Presenze false e doppi lavori
Secondo le contestazioni, alcuni agenti avrebbero attestato falsamente la propria presenza in servizio almeno in tre giornate, salvo poi allontanarsi dalla caserma per occuparsi di faccende private. In quei giorni, però, lo stipendio veniva comunque regolarmente percepito.
In altre occasioni, sarebbero stati utilizzati i furgoni della Polizia di Stato per attività del tutto estranee ai compiti istituzionali: trasportare materiali in discarica, imbiancare appartamenti, sistemare giardini. In alcune circostanze, questi lavori sarebbero stati retribuiti “in nero”, trasformandosi in una vera e propria seconda occupazione.
Le prove raccolte
Gli inquirenti hanno documentato le irregolarità con foto e video ritenuti compromettenti.
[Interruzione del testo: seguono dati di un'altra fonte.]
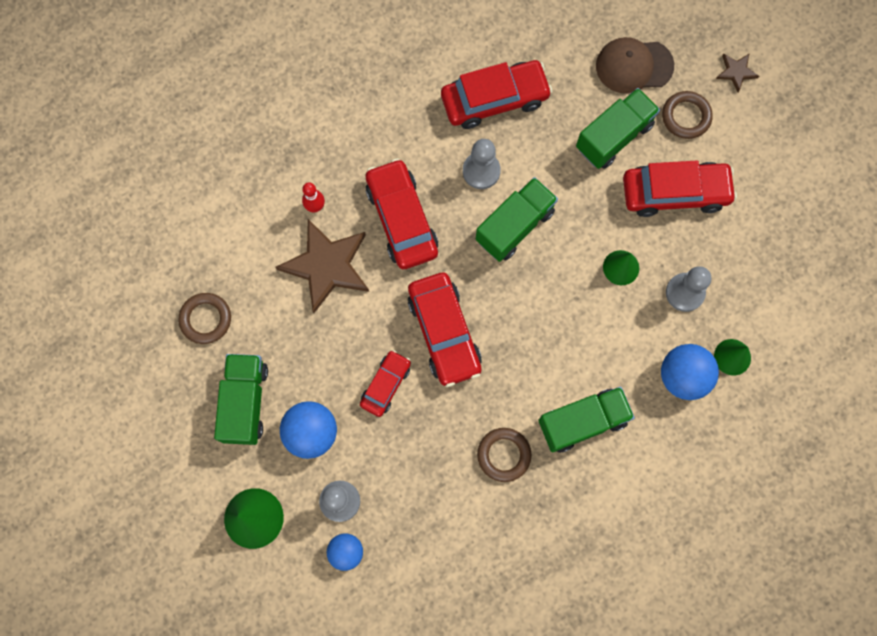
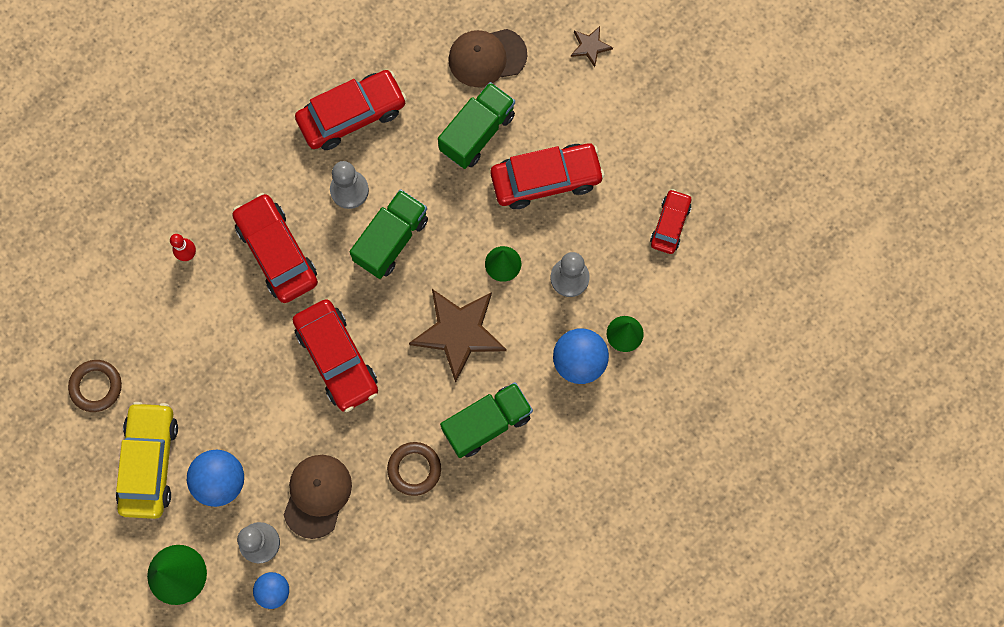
camera: 10 degrees left, 0 degrees up
(245, 402) = (149, 462): green truck -> yellow car
(326, 266) = (209, 312): brown star -> brown star (458, 332)
(386, 385) = (287, 420): red car -> red car (670, 224)
(404, 464) = (317, 495): none -> brown cap
(686, 117) = (546, 100): brown ring -> none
A novembre 2024 erano state eseguite perquisizioni nelle abitazioni di alcuni indagati, da cui erano stati sequestrati cellulari, documenti e altri materiali utili alle indagini.
Prossime mosse
Con la chiusura delle indagini preliminari, si apre ora la fase delle difese. Gli agenti potranno presentare memorie o chiedere di essere interrogati, cercando di chiarire le accuse. Solo dopo queste eventuali audizioni, la procura deciderà se formalizzare la richiesta di rinvio a giudizio.
Se le contestazioni dovessero essere confermate, i poliziotti coinvolti rischierebbero non solo il processo, ma anche conseguenze disciplinari sul piano professionale.